** RECORDS FOR PROCESSING **
▶

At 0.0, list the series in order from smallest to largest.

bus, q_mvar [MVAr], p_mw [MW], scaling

◀
▶

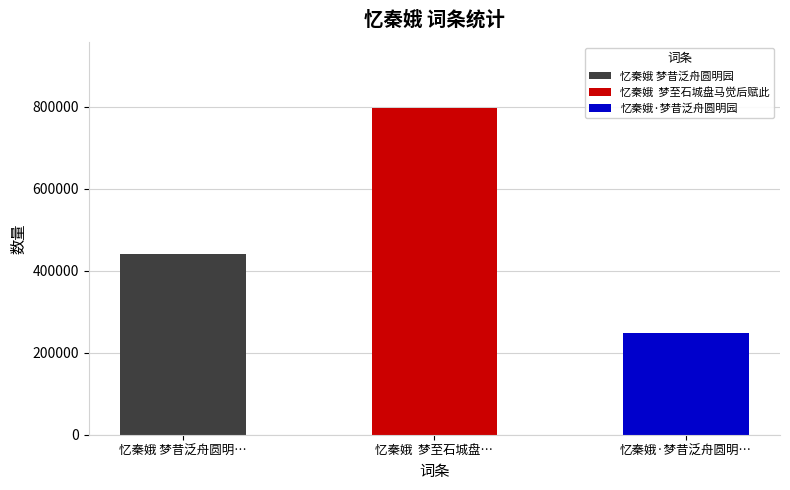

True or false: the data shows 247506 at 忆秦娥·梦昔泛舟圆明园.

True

◀
▶

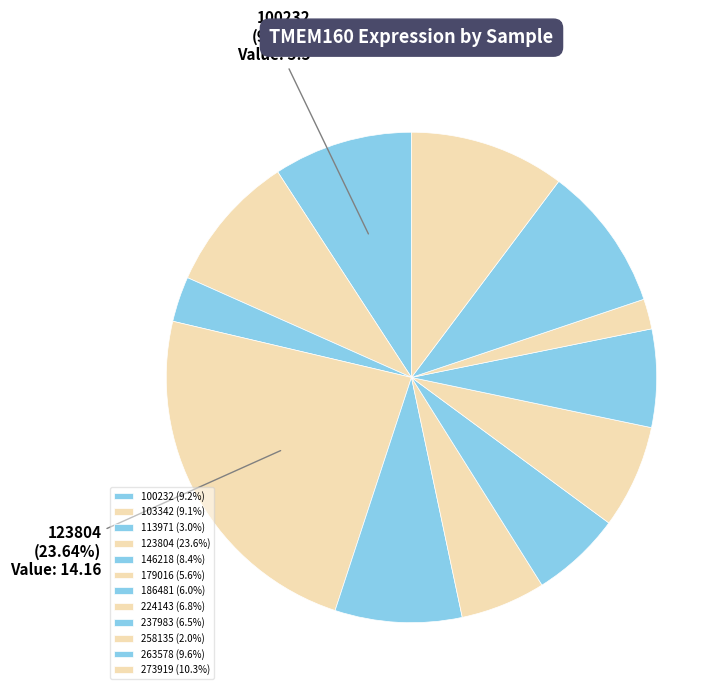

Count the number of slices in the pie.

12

◀

Extract each line of the material above that contains the word "True".

** ANSWER FOR THIS EXERCISE **
True or false: the data shows 247506 at 忆秦娥·梦昔泛舟圆明园.
True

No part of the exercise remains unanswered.